### [WHAT IS NEEDED]
Please report every line in the items that contains the string "instances", copying each such line in full. Case counts when matching.

### [Outline labeling items]
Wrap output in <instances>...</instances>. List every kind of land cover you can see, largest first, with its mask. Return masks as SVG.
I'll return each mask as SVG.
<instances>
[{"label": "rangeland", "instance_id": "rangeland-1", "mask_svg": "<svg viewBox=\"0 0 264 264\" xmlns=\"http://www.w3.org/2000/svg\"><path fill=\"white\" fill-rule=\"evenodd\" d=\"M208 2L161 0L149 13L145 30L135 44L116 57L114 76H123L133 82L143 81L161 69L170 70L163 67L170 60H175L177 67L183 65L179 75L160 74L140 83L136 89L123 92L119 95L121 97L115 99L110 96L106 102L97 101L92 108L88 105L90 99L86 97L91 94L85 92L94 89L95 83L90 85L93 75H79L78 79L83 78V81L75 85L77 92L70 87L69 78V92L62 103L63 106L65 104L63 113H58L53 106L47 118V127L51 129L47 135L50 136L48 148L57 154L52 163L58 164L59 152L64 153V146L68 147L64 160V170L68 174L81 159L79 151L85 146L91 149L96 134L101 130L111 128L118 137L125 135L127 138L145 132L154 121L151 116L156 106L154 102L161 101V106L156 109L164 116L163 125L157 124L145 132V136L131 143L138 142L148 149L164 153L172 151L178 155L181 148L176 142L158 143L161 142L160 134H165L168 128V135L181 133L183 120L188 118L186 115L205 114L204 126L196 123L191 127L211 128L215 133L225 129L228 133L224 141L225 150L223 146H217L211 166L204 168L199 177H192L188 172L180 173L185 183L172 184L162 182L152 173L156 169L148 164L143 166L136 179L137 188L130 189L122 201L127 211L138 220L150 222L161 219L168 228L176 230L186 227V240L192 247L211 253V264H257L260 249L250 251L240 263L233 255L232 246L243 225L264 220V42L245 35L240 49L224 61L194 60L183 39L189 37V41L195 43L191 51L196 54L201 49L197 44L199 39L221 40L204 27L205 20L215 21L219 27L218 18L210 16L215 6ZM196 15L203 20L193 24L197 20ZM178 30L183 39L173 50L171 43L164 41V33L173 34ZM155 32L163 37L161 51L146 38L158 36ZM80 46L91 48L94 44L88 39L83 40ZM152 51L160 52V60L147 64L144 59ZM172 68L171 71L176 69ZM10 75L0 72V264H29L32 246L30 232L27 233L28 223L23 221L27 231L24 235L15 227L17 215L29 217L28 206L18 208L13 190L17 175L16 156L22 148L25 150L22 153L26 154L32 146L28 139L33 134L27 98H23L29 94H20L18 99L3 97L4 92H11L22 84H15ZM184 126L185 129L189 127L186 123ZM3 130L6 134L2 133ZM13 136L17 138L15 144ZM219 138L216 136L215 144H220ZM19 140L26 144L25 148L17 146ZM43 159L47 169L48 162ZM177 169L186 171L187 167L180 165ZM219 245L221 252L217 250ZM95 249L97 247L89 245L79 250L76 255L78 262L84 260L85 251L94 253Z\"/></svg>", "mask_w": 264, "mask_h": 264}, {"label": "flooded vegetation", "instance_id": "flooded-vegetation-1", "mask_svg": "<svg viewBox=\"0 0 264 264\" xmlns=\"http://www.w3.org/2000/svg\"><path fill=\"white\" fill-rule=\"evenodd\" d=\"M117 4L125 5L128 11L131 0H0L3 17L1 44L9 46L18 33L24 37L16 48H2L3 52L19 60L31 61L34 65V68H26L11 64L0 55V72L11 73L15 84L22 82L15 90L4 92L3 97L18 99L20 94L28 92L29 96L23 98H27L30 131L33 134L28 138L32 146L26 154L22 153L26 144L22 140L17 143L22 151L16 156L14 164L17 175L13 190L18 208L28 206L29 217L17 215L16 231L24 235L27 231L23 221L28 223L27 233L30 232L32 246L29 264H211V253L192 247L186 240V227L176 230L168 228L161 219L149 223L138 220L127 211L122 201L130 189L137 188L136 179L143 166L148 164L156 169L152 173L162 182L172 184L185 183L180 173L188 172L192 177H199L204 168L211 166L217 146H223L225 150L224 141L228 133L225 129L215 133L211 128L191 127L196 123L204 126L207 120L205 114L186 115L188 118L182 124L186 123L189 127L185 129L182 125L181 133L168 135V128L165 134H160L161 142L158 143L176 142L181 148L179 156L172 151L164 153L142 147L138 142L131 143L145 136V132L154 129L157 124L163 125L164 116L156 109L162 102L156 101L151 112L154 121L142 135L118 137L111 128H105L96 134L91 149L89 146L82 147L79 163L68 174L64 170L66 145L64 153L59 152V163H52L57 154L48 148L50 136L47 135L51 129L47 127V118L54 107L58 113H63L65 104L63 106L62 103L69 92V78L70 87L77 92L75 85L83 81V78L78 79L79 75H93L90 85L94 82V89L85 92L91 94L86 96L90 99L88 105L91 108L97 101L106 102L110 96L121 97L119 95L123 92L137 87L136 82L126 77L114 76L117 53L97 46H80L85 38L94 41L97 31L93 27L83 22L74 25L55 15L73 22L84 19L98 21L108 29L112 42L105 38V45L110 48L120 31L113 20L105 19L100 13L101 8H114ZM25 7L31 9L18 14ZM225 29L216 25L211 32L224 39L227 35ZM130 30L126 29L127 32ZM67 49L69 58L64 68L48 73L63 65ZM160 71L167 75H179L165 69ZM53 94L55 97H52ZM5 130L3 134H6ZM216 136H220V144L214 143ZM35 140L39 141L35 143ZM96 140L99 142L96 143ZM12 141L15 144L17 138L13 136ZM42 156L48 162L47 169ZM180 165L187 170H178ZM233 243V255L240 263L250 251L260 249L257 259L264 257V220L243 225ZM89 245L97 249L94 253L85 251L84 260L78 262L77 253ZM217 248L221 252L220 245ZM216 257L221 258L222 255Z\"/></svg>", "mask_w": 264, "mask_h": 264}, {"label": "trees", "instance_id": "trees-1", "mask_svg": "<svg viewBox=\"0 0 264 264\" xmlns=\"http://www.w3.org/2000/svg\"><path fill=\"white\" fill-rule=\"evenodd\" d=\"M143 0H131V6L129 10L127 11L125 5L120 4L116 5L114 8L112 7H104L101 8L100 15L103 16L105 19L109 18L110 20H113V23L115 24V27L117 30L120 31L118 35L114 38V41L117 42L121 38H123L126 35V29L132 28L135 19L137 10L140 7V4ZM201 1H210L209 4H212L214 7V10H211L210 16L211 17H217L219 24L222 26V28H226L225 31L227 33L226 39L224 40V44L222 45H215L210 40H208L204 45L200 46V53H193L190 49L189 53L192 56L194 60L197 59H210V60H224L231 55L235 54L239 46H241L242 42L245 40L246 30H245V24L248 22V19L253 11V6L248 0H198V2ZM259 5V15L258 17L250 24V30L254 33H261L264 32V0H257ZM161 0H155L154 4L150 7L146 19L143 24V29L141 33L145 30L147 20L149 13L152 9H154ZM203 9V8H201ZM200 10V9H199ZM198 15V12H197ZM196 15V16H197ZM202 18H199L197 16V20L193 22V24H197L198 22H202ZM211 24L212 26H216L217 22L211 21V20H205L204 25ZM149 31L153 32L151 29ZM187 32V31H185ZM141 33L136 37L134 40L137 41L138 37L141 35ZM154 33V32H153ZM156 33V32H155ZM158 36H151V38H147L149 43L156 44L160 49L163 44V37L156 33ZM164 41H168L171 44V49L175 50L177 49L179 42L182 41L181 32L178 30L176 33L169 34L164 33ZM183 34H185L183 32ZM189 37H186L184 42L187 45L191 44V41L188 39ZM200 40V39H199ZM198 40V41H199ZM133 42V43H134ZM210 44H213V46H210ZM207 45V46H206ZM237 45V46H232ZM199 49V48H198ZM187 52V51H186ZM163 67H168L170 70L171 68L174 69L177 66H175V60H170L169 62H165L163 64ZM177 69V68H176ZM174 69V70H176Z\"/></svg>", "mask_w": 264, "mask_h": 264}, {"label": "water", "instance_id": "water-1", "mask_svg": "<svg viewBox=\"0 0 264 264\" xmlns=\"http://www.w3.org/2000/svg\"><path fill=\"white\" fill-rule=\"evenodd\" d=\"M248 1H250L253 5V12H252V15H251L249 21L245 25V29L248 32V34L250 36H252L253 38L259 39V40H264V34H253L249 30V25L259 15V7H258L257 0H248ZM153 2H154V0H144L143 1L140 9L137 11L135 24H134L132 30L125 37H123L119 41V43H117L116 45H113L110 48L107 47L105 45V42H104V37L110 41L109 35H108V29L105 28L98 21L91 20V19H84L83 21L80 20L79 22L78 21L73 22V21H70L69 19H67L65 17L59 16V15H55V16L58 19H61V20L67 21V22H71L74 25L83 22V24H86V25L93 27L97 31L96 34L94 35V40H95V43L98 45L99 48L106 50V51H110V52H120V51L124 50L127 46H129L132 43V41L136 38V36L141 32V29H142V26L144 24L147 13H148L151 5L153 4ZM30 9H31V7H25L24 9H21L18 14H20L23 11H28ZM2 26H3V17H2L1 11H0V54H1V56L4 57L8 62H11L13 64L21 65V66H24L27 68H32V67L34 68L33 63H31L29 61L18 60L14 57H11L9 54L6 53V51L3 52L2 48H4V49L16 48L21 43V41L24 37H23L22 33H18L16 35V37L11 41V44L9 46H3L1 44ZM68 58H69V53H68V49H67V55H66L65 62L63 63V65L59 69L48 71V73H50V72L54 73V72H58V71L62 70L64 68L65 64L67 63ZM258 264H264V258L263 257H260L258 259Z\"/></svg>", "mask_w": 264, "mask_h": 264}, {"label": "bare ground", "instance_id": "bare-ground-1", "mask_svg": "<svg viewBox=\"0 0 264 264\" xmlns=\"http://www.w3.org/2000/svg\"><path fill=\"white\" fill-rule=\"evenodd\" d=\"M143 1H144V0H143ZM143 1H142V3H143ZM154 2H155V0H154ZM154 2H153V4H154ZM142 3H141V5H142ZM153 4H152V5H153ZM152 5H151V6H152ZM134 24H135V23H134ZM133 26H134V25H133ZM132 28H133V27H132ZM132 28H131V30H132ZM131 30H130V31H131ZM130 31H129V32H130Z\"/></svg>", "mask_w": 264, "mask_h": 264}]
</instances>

### [TASK RESULT]
Wrap output in <instances>...</instances>. List every kind of land cover you can see, largest first, with its mask. Return masks as SVG.
<instances>
</instances>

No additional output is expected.